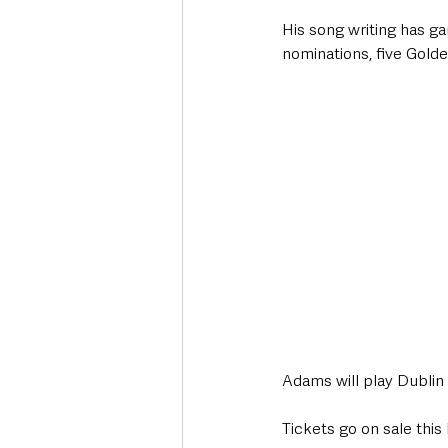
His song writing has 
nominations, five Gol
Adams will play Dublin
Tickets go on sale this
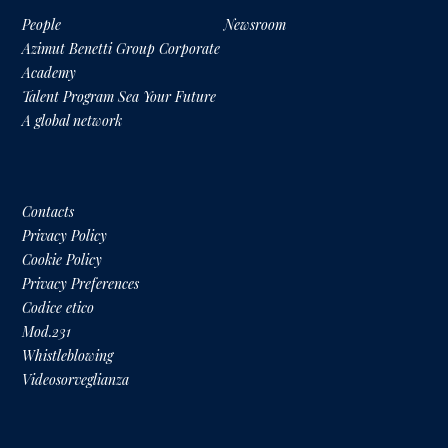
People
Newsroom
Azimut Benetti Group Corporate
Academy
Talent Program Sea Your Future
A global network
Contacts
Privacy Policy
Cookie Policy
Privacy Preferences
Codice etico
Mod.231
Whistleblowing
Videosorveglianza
★ ★ ★ ★ ★
Could you copy out every line of text in the listing above, word for word, and leave the pictures out?

Problem solution
His song writing has 
nominations, five Gol
Adams will play Dublin
Tickets go on sale this
People
Newsroom
Azimut Benetti Group Corporate
Academy
Talent Program Sea Your Future
A global network
Contacts
Privacy Policy
Cookie Policy
Privacy Preferences
Codice etico
Mod.231
Whistleblowing
Videosorveglianza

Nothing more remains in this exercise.